- _INSTRUCTIONS TO FOLLOW_: Begin at the line containing "Nothing is drawn" and copy each line exactly through the end of the records, leaving out what comes before.

____ RECORD SET

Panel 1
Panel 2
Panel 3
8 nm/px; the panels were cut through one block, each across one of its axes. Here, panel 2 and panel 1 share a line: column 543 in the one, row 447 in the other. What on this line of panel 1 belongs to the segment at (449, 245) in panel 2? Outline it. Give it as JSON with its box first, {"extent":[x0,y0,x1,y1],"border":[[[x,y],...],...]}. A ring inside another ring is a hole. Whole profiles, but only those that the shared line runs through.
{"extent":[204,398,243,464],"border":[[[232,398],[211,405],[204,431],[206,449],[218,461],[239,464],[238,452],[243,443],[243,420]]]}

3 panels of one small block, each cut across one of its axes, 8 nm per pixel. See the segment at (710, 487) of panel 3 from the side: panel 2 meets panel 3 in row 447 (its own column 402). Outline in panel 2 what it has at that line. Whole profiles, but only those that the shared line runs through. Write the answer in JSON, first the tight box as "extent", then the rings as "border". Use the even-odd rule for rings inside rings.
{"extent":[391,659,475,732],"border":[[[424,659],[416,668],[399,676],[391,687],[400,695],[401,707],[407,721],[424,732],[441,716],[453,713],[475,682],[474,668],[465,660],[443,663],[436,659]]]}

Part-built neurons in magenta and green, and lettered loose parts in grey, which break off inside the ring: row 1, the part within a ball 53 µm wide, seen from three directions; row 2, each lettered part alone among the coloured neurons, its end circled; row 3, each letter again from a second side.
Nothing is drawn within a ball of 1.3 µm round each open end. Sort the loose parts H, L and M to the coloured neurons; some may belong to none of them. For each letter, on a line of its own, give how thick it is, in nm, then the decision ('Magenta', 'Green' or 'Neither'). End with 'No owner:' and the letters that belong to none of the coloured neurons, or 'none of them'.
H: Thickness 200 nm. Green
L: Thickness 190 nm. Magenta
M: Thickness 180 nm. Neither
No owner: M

________

- _TASK RESULT_:
Nothing is drawn within a ball of 1.3 µm round each open end. Sort the loose parts H, L and M to the coloured neurons; some may belong to none of them. For each letter, on a line of its own, give how thick it is, in nm, then the decision ('Magenta', 'Green' or 'Neither'). End with 'No owner:' and the letters that belong to none of the coloured neurons, or 'none of them'.
H: Thickness 200 nm. Green
L: Thickness 190 nm. Magenta
M: Thickness 180 nm. Neither
No owner: M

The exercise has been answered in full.